BEGIN
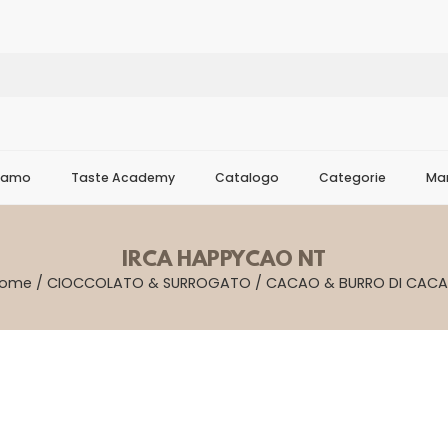
Siamo
Taste Academy
Catalogo
Categorie
Mar
IRCA HAPPYCAO NT
ome
/
CIOCCOLATO & SURROGATO
/
CACAO & BURRO DI CAC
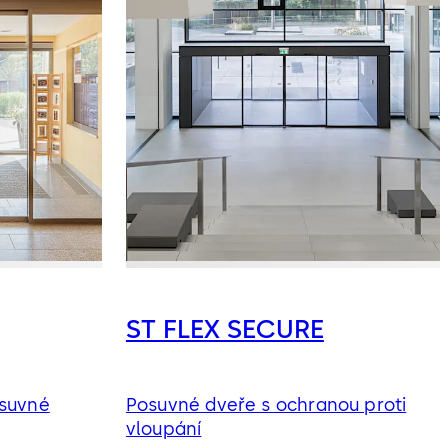
ST FLEX SECURE
osuvné
Posuvné dveře s ochranou proti
vloupání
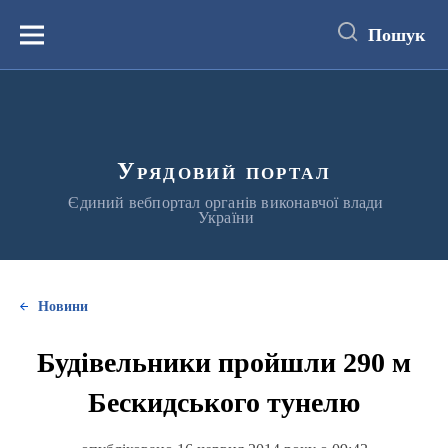
до
основного
Пошук
вмісту
Меню
Урядовий портал
Єдиний вебпортал органів виконавчої влади
України
Новини
Будівельники пройшли 290 м
Бескидського тунелю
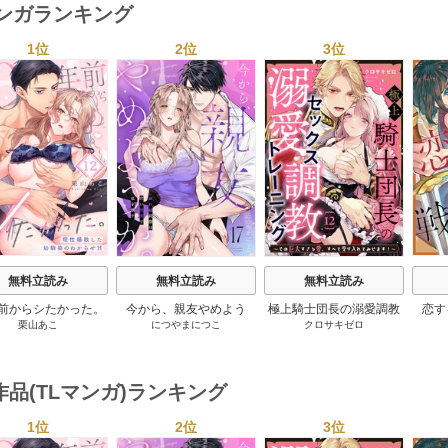
マンガランキング
1位
2位
3位
s
無料立読み
無料立読み
無料立読み
年前からシたかった。
今から、親友やめよう
極上騎士団長の溺愛調教
恋す
栗山あこ
につやまにつこ
クロサキゼロ
性爆散した幼馴染の
か。～腐れ縁同僚は甘い
～その巨大すぎる愛、す
【
わからせＨ
快楽で私を壊す～
べて受け入れてみせま
す！～
作品(TLマンガ)ランキング
1位
2位
3位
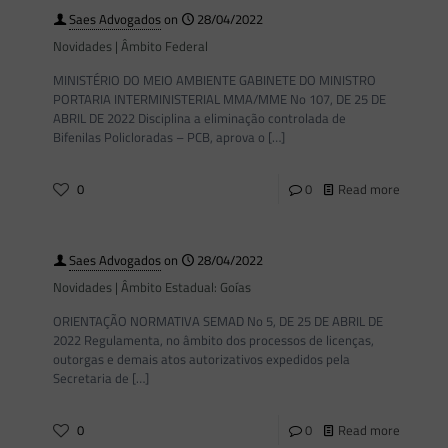
Saes Advogados
on
28/04/2022
Novidades | Âmbito Federal
MINISTÉRIO DO MEIO AMBIENTE GABINETE DO MINISTRO
PORTARIA INTERMINISTERIAL MMA/MME No 107, DE 25 DE
ABRIL DE 2022 Disciplina a eliminação controlada de
Bifenilas Policloradas – PCB, aprova o
[…]
0
0
Read more
Saes Advogados
on
28/04/2022
Novidades | Âmbito Estadual: Goías
ORIENTAÇÃO NORMATIVA SEMAD No 5, DE 25 DE ABRIL DE
2022 Regulamenta, no âmbito dos processos de licenças,
outorgas e demais atos autorizativos expedidos pela
Secretaria de
[…]
0
0
Read more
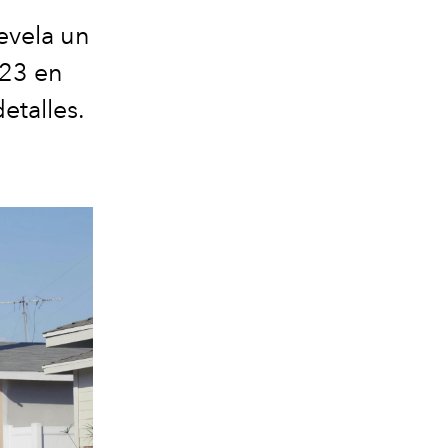
evela un
023 en
etalles.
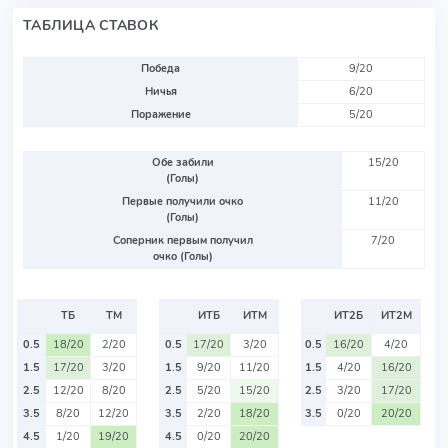
ТАБЛИЦА СТАВОК
Победа
9/20
Ничья
6/20
Поражение
5/20
Обе забили
15/20
(Голы)
Первые получили очко
11/20
(Голы)
Соперник первым получил
7/20
очко (Голы)
ТБ
ТМ
ИТБ
ИТМ
ИТ2Б
ИТ2М
0.5
18/20
2/20
0.5
17/20
3/20
0.5
16/20
4/20
1.5
17/20
3/20
1.5
9/20
11/20
1.5
4/20
16/20
2.5
12/20
8/20
2.5
5/20
15/20
2.5
3/20
17/20
3.5
8/20
12/20
3.5
2/20
18/20
3.5
0/20
20/20
4.5
1/20
19/20
4.5
0/20
20/20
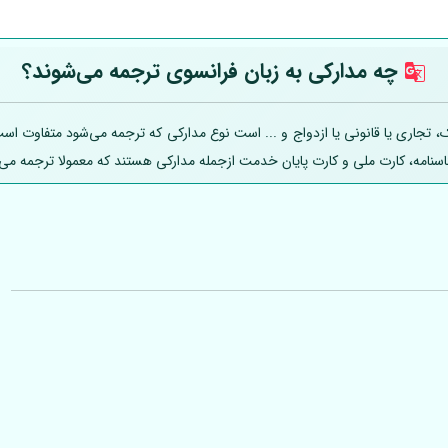
چه مدارکی به زبان فرانسوی ترجمه می‌شوند؟
اری یا قانونی یا ازدواج و ... است نوع مدارکی که ترجمه می‌شود متفاوت است؛ ل
ناسنامه، کارت ملی و کارت پایان خدمت ازجمله مدارکی هستند که معمولا ترجمه می‌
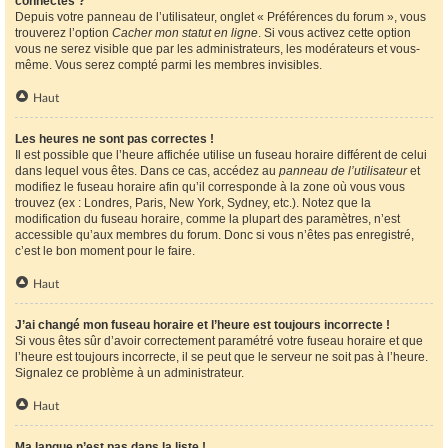
connectés ?
Depuis votre panneau de l’utilisateur, onglet « Préférences du forum », vous
trouverez l’option
Cacher mon statut en ligne
. Si vous activez cette option
vous ne serez visible que par les administrateurs, les modérateurs et vous-
même. Vous serez compté parmi les membres invisibles.
Haut
Les heures ne sont pas correctes !
Il est possible que l’heure affichée utilise un fuseau horaire différent de celui
dans lequel vous êtes. Dans ce cas, accédez au
panneau de l’utilisateur
et
modifiez le fuseau horaire afin qu’il corresponde à la zone où vous vous
trouvez (ex : Londres, Paris, New York, Sydney, etc.). Notez que la
modification du fuseau horaire, comme la plupart des paramètres, n’est
accessible qu’aux membres du forum. Donc si vous n’êtes pas enregistré,
c’est le bon moment pour le faire.
Haut
J’ai changé mon fuseau horaire et l’heure est toujours incorrecte !
Si vous êtes sûr d’avoir correctement paramétré votre fuseau horaire et que
l’heure est toujours incorrecte, il se peut que le serveur ne soit pas à l’heure.
Signalez ce problème à un administrateur.
Haut
Ma langue n’est pas dans la liste !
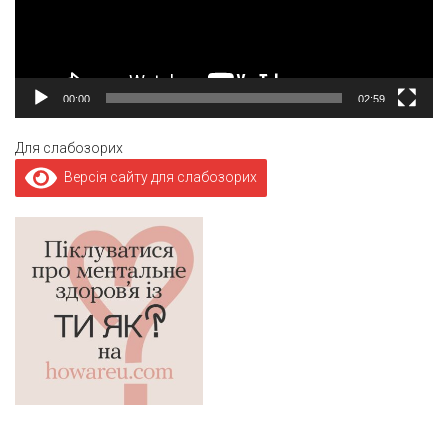
00:00
02:59
Для слабозорих
Версія сайту для слабозорих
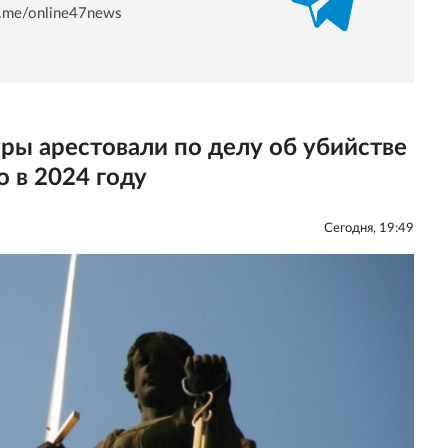
/t.me/online47news
ры арестовали по делу об убийстве
о в 2024 году
Сегодня, 19:49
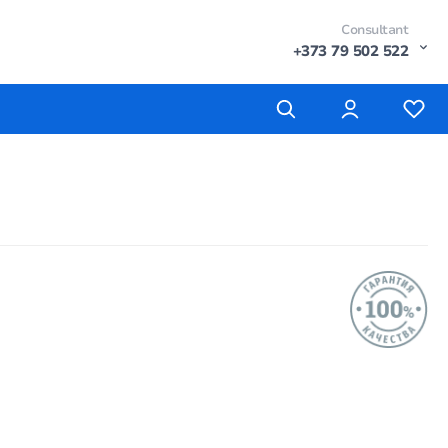
Consultant
+373 79 502 522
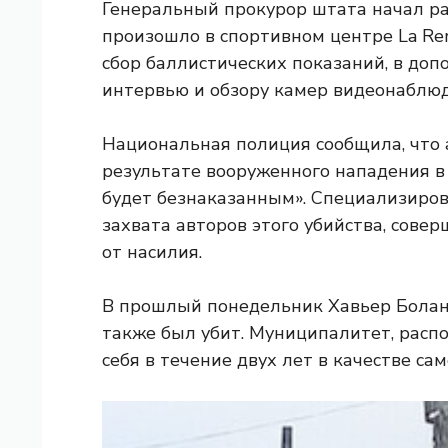
Генеральный прокурор штата начал ра
произошло в спортивном центре La Rer
сбор баллистических показаний, в до
интервью и обзору камер видеонаблюд
Национальная полиция сообщила, что 
результате вооруженного нападения в 
будет безнаказанным». Специализиро
захвата авторов этого убийства, сове
от насилия.
В прошлый понедельник Хавьер Болан
также был убит. Муниципалитет, расп
себя в течение двух лет в качестве сам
END
=== Work to be completed ===
In the entries above, which lines hold the word "forum"? Copy them out.

=== Answer for this exercise ===
Depuis votre panneau de l’utilisateur, onglet « Préférences du forum », vous
accessible qu’aux membres du forum. Donc si vous n’êtes pas enregistré,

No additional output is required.